_Text:_
▼▼▼

Eine Forderung wird Programm

Aus unserer täglichen Arbeit wissen wir, was es bedeutet, in unserem Land arm zu sein. Die Schweiz hat seit 2010, dem Europäischen Jahr zur Bekämpfung von Armut und sozialer Ausgrenzung, wichtige Fortschritte in ihrer Armutspolitik gemacht. Jetzt geht es darum, alle geplanten Massnahmen wirkungsvoll umzusetzen.

Die Veröffentlichung der ersten «Gesamtschweizerischen Strategie zur Armutsbekämpfung» durch den Bundesrat im Frühjahr 2010 und die «Nationale Konferenz zur gemeinsamen Bekämpfung der Armut» vom 9. November 2010 können als wichtige Meilensteine der Schweizerischen Armutspolitik gewertet werden.

Dennoch bleibt das meiste noch zu tun. Auf Worte müssen Taten folgen. Ausgaben für die Bekämpfung von Armut in der Familien-, Bildungs- und Sozialpolitik sollen wieder als Investitionen in eine zukunftsfähige und solidarische Gesellschaft und nicht einseitig als Kostenfaktor gesehen werden.

▲▲▲

_Erfasste Angaben:_
▼▼▼

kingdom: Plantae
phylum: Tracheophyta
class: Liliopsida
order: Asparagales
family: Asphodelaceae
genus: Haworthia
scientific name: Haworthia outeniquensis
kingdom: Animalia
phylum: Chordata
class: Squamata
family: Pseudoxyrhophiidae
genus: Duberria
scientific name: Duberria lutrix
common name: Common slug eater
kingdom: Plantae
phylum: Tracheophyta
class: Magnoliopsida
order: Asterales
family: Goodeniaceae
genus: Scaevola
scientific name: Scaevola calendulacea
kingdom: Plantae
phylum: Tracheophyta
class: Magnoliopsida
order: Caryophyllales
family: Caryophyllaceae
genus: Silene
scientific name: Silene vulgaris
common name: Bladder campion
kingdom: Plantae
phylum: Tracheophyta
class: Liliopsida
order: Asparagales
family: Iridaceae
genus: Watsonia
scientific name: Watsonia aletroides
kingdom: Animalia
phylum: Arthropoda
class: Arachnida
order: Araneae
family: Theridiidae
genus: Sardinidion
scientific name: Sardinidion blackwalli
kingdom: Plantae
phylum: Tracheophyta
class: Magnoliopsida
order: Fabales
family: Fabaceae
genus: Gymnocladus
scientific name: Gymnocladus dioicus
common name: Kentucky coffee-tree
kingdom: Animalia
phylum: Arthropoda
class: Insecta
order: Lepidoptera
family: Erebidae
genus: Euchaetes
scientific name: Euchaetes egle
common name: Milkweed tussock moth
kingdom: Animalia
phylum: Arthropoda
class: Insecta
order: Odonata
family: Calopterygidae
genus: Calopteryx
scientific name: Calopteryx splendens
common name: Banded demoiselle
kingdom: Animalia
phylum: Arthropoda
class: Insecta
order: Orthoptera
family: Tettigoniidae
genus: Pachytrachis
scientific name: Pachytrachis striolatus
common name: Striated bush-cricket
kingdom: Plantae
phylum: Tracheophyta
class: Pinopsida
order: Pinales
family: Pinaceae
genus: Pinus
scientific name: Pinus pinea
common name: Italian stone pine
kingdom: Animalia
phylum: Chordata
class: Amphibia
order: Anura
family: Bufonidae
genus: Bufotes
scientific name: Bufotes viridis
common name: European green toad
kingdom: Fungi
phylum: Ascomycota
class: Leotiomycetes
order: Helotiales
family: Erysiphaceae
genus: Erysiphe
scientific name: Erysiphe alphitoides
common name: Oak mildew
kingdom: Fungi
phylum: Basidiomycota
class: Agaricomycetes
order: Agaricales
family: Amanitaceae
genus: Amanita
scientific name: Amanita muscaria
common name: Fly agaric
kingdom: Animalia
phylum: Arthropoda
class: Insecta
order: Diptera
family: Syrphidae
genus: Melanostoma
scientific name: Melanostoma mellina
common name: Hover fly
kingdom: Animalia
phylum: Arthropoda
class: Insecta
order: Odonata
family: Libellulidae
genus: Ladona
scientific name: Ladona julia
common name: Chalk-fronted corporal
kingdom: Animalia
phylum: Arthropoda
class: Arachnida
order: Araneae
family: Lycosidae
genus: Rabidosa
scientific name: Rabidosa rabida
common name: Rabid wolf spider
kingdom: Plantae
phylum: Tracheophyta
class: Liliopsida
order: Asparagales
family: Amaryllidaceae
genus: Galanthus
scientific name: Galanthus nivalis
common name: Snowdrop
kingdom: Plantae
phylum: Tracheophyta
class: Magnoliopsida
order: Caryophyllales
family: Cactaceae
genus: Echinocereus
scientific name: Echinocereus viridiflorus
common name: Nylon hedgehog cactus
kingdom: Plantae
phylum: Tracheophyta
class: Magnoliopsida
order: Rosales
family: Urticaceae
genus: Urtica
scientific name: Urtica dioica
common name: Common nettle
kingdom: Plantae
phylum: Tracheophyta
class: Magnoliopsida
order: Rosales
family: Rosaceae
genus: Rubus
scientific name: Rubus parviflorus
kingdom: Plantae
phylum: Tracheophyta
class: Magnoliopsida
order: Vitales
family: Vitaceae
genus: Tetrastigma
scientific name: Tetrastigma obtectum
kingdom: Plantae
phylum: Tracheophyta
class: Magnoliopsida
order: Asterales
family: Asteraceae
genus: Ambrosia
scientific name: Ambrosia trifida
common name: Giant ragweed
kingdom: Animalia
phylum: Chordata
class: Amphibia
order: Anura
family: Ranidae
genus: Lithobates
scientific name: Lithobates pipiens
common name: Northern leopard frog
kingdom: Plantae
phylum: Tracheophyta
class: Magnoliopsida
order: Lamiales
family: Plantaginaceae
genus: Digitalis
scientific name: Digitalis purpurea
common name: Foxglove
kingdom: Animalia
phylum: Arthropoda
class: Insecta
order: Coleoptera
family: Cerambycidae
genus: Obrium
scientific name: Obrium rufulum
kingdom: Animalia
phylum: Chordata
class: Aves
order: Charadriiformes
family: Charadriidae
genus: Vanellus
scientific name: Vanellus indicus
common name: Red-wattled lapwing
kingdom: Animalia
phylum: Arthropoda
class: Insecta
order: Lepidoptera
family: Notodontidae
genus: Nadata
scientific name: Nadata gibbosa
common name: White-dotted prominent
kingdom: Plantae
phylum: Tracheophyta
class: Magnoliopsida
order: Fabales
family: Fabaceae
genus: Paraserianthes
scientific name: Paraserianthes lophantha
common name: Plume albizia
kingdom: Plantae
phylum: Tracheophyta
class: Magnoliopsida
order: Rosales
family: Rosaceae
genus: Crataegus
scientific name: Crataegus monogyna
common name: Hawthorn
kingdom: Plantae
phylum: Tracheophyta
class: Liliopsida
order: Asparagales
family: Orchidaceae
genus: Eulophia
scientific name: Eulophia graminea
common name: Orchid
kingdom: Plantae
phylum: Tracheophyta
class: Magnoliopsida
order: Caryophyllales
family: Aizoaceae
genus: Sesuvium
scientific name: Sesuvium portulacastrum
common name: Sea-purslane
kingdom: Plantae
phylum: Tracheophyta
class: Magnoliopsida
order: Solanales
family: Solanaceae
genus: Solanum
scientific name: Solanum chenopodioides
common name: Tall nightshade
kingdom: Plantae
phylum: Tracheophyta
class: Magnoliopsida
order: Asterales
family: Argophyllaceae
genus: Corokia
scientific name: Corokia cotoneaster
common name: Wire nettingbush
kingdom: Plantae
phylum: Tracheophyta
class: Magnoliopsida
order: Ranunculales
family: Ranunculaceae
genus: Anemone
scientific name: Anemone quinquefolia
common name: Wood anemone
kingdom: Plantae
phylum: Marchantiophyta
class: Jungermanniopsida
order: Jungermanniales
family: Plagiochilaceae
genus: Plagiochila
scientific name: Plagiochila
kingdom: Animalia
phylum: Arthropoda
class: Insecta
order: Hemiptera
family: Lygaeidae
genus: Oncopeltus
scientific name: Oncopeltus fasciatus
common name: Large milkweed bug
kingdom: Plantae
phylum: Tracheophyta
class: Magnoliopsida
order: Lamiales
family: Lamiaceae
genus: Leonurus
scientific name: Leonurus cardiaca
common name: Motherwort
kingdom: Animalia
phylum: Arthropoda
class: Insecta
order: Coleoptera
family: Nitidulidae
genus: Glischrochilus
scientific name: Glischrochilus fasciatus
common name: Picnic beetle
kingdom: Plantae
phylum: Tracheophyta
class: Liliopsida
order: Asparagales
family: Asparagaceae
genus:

▲▲▲

_Aufgabe A:_
Zitiere aus dem Text über Armutsbekämpfung wörtlich die Stelle, die bei „Eine Forderung wird“ anfängt und bei „Massnahmen wirkungsvoll umzusetzen.“ aufhört.
_Aufgabe B:_
An welchem Tag fand laut dem Text über Armutsbekämpfung die «Nationale Konferenz zur gemeinsamen Bekämpfung der Armut» statt?
_Aufgabe C:_
Setze den Text über Armutsbekämpfung nach seinem letzten Satz fort.
Die Einträge sind eigenes Material und gehören nicht zum Text über Armutsbekämpfung.

_Deine Antwort A:_
Eine Forderung wird Programm

Aus unserer täglichen Arbeit wissen wir, was es bedeutet, in unserem Land arm zu sein. Die Schweiz hat seit 2010, dem Europäischen Jahr zur Bekämpfung von Armut und sozialer Ausgrenzung, wichtige Fortschritte in ihrer Armutspolitik gemacht. Jetzt geht es darum, alle geplanten Massnahmen wirkungsvoll umzusetzen.

_Deine Antwort B:_
Am 9. November 2010.

_Deine Antwort C:_
Von Politik und Wirtschaft fordern wir:

Bund und Kantone müssen alljährlich Rechenschaft darüber geben, was sie zur Bekämpfung der Armut unternehmen. Die Sozialhilfe soll nach landesweit einheitlichen Grundsätzen festgelegt werden. Bund, Kantone und Wirtschaft sollen die Bildung von Sozialfirmen fördern. Menschen, die auf dem Arbeitsmarkt nicht mehr vermittelbar sind, finden so Arbeit und soziale Integration.

Auch Caritas engagiert sich:

Wir beobachten und überprüfen die Anstrengungen von Bund und Kantonen in der Armutspolitik. Armut muss ein Thema sein! Wir verstärken unsere Sozialberatung für Familien, die in Armut geraten. Wir verdoppeln die Zahl der Caritas-Märkte, wo arme Menschen günstig einkaufen können. Wir schaffen Sozialfirmen mit rund 1000 Arbeitsplätzen.